Input pipelines are where many “working” training systems become incorrect or slow.

flowchart LR
  A[Source files / table] --> B[Dataset abstraction]
  B --> C[Rank-aware sampler]
  C --> D[DataLoader workers]
  D --> E[CPU decode / transform]
  E --> F[Pinned host buffers]
  F --> G[GPU transfer]
  G --> H[Trainer step]
Throughput problems can happen at any stage; debugging starts by isolating where the queue empties.

The minimum correctness bar:

  • each rank sees a disjoint shard for a given epoch
  • the union of shards approximates the intended epoch definition
  • reshuffling is deterministic by (seed, epoch)
  • resume does not silently repeat or skip unknown samples
class ResumeAwareDistributedSampler(DistributedSampler):
def __init__(self, dataset, num_replicas, rank, seed=0, consumed=0, **kwargs):
super().__init__(dataset, num_replicas=num_replicas, rank=rank, seed=seed, **kwargs)
self.consumed = consumed
def state_dict(self) -> dict[str, int]:
return {"epoch": self.epoch, "consumed": self.consumed}
def load_state_dict(self, state: dict[str, int]) -> None:
self.epoch = state["epoch"]
self.consumed = state["consumed"]
def __iter__(self):
indices = list(super().__iter__())
start = min(self.consumed, len(indices))
for index in indices[start:]:
yield index
self.consumed += 1

That code is not the only implementation. It is enough to show that sampler progress is part of recoverable state.

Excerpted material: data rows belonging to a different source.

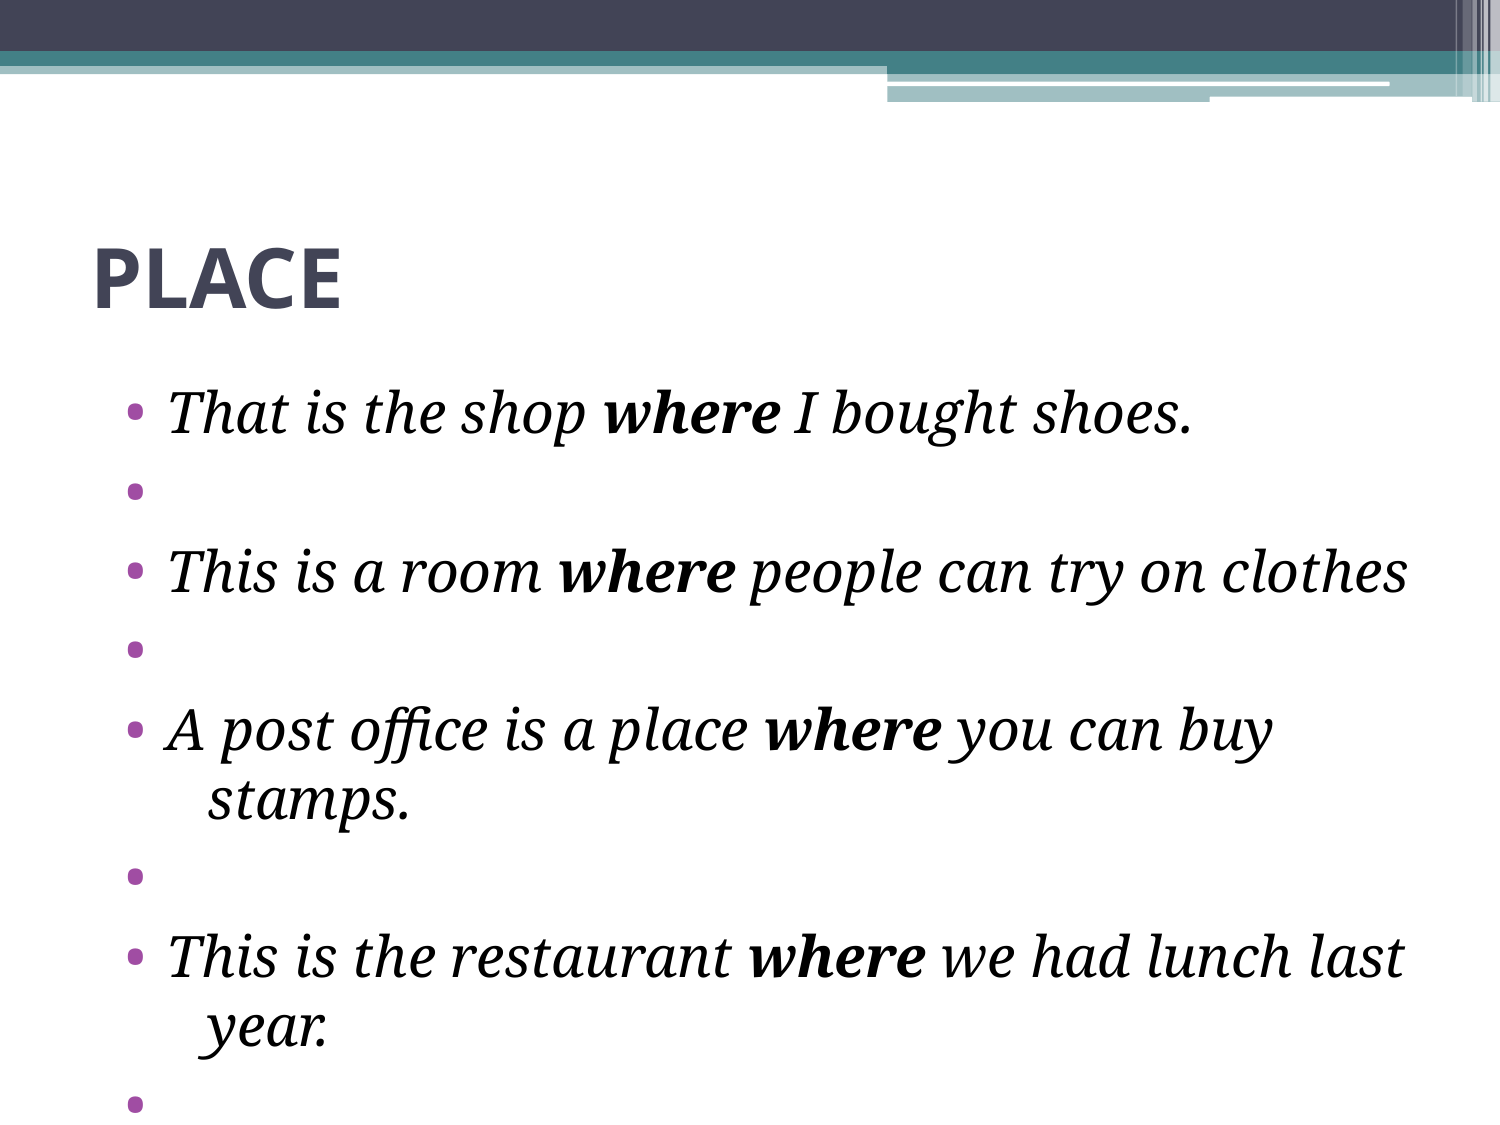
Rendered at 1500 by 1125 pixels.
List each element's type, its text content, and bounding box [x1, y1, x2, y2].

list That is the shop where I bought shoes. This is a room where people can try on clothes A post office is a place where you can buy stamps. This is the restaurant where we had lunch last year. [75, 368, 1426, 1079]
title PLACE [75, 187, 1426, 363]
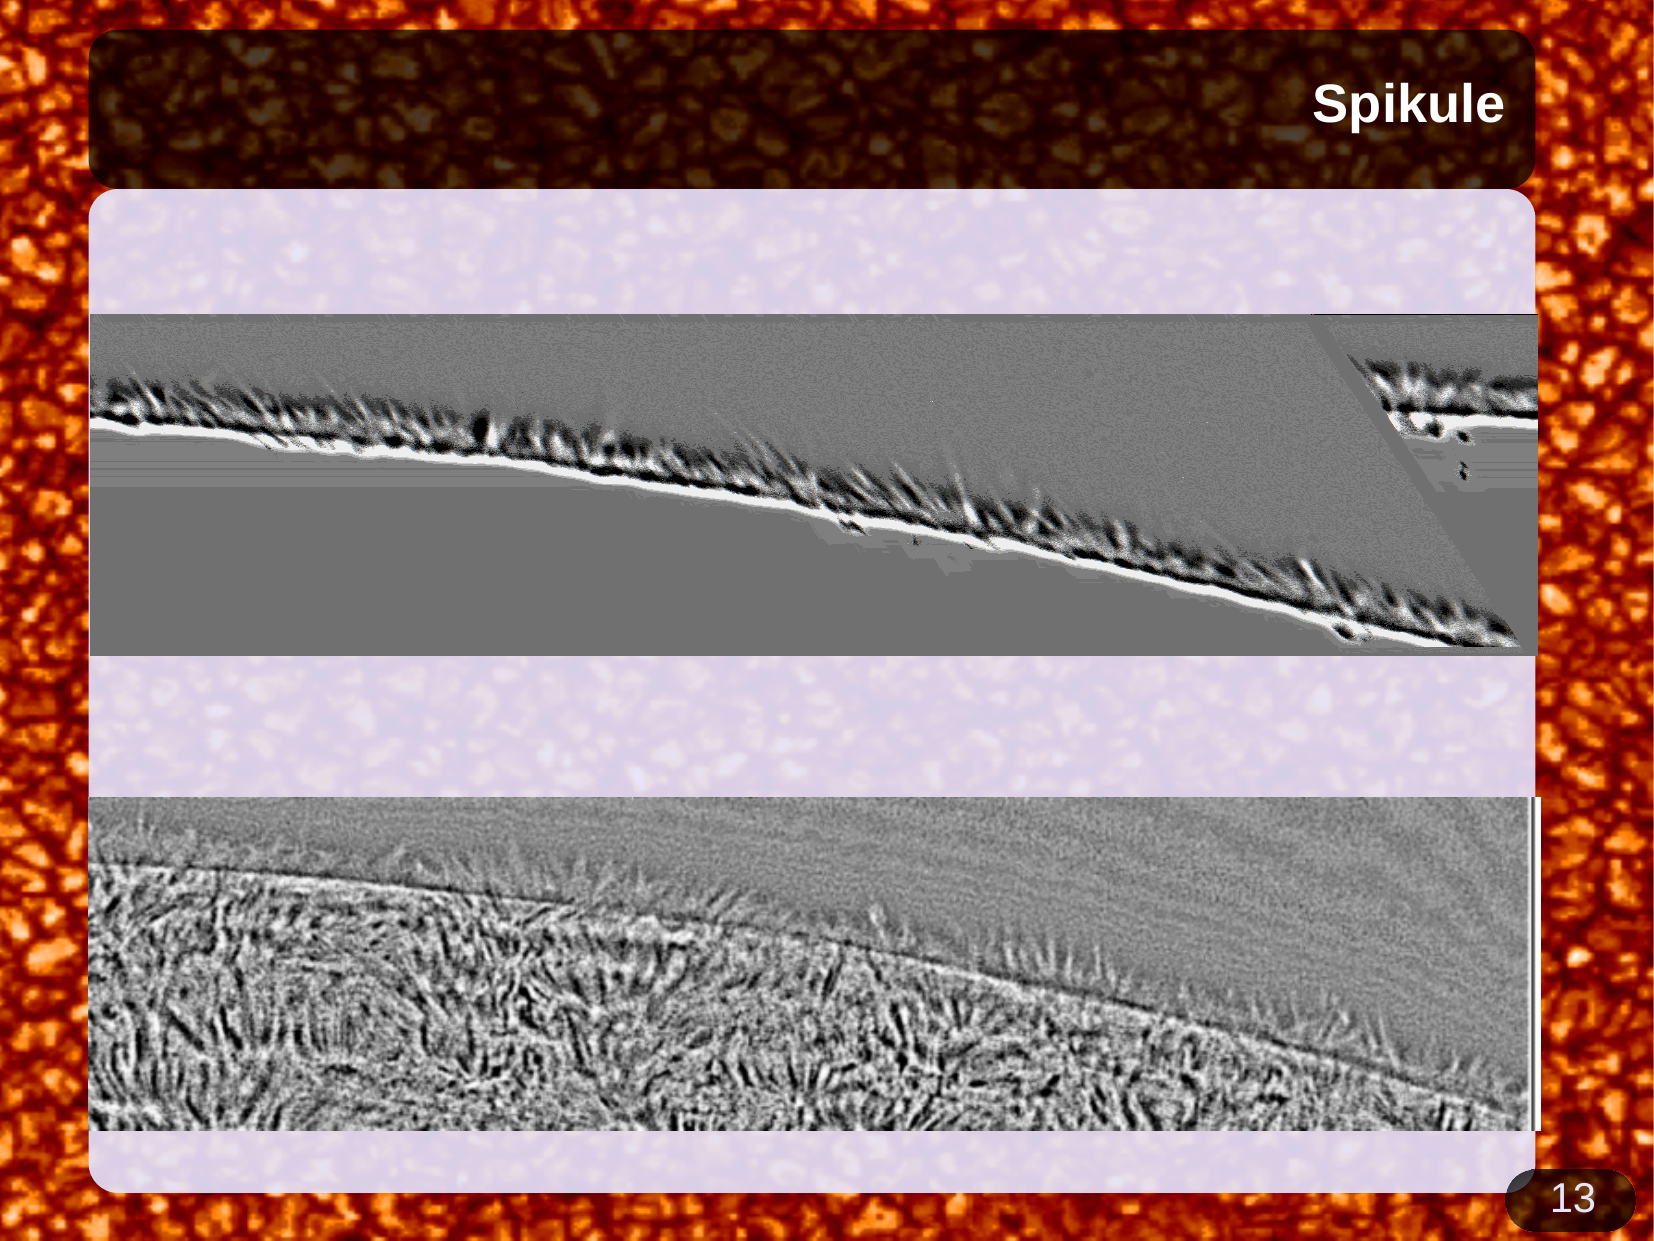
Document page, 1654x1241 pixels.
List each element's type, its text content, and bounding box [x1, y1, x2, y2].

title Spikule [118, 59, 1506, 148]
picture [0, 0, 1654, 1241]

The current official torch.utils.data docs are especially useful for interview-level nuance:

  • DataLoader still exposes prefetch_factor and persistent_workers, both of which matter when you discuss loader throughput.
  • persistent_workers=True keeps worker processes alive after a dataset pass, which is often useful when startup cost is non-trivial.
  • DistributedSampler.set_epoch() is still required at the beginning of each epoch if you want shuffling to change across epochs; otherwise the ordering repeats.

That gives you an easy staff-level line:

“The sampler contract and the loader contract are different. The sampler defines correctness; the loader settings define how efficiently I realize that plan.”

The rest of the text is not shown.